A Diagnostic and Therapeutic Challenge

By Dr. Salman Arain MD

Here is a case I recently presented at CVI. I broke it up into different videos for teaching. A PDF of the complete presentation is included at the end.

62 year old man with HTN, DM2, and CKD 3. Presents with progressive angina for three months. Now CCS class 3. The referring MD sent him for a CTA – no stress test available. How would you approach this?

There are several notable features:

  1. Anonymous left main from the non-coronary cusp.
  2. Proximal LAD occlusion with a diseased mid segment.
  3. Bifurcation disease involving the high ramus/OM1.
  4. Patent LIMA, which supplies the distal LAD.
    4b. Patent intracostal branch from the LIMA, which may be causing a steel phenomenon.
  5. Moderate disease involving the takeoff of the high PDA.
  6. Occluded SVG to the PDA (not shown).

As such, it is difficult to determine the exact location of the ischemia. There is also a second diagonal branch, which is diffusely diseased and supplied by epicardial collaterals.

I asked the referring MD to get a stress test. The patient had ischemia in the basal and mid anterior wall and anterolateral segments.
Our plan was to treat the high Ramus/OM1 and then proceed with the LAD CTO PCI. Here is the LCX PCI. We performed Culotte.

This is the dual injection angio for CTO PCI planning.

Here are some potential options for the CTO PCI.
Antegrade contrast modulation seemed to be our best bet. Here is the sequence for this rather novel crossing technique…

Proximal cap puncture with Gaia 2

The modified Carlino injection. Note the three breakout stains. In chronological order, these are a diagonal, a septal, and the distal true lumen.

These are the three stains. Carlino has a name for this mechanism of CTO crossing. He calls it hydrodynamic contrast recanalization. Or HDR for short. This is a new term that you will be hearing about quite a bit in the future.

It can be difficult to tell if the ongoing stain is re-entry or infiltration into the extra plaque space. A retrograde injection clarifies this.

A Fielder XT without a tip bend is advanced across the channel made by the contrast under fluoroscopic guidance.

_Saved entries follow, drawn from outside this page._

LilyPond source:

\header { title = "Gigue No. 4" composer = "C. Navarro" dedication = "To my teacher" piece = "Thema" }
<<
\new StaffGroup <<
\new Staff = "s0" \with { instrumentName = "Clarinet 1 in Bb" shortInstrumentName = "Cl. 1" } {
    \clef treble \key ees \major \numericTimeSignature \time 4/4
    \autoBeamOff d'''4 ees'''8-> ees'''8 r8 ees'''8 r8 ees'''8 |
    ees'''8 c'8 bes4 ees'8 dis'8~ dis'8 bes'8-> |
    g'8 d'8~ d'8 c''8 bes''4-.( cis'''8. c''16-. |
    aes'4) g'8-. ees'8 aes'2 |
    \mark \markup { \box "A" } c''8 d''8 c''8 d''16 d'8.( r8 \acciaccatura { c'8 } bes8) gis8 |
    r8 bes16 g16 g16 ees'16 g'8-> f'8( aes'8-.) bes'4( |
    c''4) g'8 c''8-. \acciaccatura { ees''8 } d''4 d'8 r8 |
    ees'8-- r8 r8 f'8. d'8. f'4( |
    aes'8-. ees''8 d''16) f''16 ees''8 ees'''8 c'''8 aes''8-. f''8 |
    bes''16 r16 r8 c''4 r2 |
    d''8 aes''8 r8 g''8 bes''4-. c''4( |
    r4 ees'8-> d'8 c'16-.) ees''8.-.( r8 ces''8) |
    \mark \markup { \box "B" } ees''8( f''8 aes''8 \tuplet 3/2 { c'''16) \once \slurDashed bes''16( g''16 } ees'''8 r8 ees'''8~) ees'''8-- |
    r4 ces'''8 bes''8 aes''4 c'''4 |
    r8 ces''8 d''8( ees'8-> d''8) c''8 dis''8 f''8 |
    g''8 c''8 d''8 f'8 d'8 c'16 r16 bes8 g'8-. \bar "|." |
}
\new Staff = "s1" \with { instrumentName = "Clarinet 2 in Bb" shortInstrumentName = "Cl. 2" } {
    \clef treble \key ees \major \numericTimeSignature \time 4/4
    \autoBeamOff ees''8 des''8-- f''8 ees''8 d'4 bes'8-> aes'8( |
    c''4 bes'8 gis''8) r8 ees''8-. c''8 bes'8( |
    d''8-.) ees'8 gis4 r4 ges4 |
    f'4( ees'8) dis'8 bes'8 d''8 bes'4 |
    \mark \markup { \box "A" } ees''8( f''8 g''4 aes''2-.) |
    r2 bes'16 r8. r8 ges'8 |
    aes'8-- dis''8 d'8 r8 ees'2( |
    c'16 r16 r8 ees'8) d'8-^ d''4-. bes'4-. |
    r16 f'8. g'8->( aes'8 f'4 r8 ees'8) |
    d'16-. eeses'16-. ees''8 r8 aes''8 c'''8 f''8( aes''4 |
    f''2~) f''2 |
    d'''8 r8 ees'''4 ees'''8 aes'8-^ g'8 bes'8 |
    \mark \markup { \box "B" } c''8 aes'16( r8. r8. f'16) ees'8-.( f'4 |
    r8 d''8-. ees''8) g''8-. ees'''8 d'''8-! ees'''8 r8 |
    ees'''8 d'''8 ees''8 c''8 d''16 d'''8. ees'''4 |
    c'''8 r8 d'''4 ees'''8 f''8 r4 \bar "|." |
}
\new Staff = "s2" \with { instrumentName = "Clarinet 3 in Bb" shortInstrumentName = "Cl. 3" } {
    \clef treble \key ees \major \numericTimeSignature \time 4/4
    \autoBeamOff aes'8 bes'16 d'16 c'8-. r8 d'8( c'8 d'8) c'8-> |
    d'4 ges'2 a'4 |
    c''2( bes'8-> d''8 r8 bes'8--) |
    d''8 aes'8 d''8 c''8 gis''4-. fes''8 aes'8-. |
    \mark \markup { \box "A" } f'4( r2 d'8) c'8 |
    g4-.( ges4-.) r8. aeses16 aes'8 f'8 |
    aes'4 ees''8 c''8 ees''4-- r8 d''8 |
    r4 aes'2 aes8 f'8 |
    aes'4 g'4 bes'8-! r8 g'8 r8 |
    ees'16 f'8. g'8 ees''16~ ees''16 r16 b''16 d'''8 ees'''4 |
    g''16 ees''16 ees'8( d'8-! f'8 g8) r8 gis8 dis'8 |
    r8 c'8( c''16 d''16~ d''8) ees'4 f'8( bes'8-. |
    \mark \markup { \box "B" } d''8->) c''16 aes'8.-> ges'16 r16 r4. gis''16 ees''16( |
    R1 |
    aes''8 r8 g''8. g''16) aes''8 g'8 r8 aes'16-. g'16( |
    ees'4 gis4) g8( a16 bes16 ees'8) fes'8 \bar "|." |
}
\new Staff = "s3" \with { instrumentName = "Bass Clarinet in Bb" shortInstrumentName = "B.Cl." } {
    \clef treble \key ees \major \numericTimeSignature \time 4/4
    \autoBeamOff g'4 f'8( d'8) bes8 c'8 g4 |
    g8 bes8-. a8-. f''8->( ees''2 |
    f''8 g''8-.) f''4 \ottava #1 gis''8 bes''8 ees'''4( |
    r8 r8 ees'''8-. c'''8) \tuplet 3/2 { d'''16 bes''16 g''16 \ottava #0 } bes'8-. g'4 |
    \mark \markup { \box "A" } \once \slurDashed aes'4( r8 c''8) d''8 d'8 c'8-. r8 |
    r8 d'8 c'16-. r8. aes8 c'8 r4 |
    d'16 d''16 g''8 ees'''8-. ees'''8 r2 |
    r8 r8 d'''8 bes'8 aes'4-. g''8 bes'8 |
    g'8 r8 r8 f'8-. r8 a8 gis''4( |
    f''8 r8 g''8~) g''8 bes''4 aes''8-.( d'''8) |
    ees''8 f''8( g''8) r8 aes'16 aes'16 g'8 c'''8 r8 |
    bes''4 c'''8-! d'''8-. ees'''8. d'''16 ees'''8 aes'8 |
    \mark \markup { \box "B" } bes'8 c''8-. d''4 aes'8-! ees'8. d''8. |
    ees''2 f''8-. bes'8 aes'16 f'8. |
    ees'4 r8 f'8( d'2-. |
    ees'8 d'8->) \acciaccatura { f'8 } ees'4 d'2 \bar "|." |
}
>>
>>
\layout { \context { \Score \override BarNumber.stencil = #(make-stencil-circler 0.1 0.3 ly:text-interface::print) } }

The micro catheter is an advanced over this wire. We confirm distal re-entry by means of pressure transduction and…

A distal tip injection.

Here is the final angiogram. This case highlights a new CTO crossing technique introduced by Mauro Carlino, and refined by us at UT. He calls it HDR as noted above. We have just submitted a paper describing the technique, and hopefully it will be accepted (soon!).


For our colleagues: CTO PCI is a mature field and several strategies for crossing CTOs have been developed. Most of them use wires. This ‘new’ technique is not so new – it is modification of an older technique which uses contrast injections. It is called Carlino after the interventionalist who described it.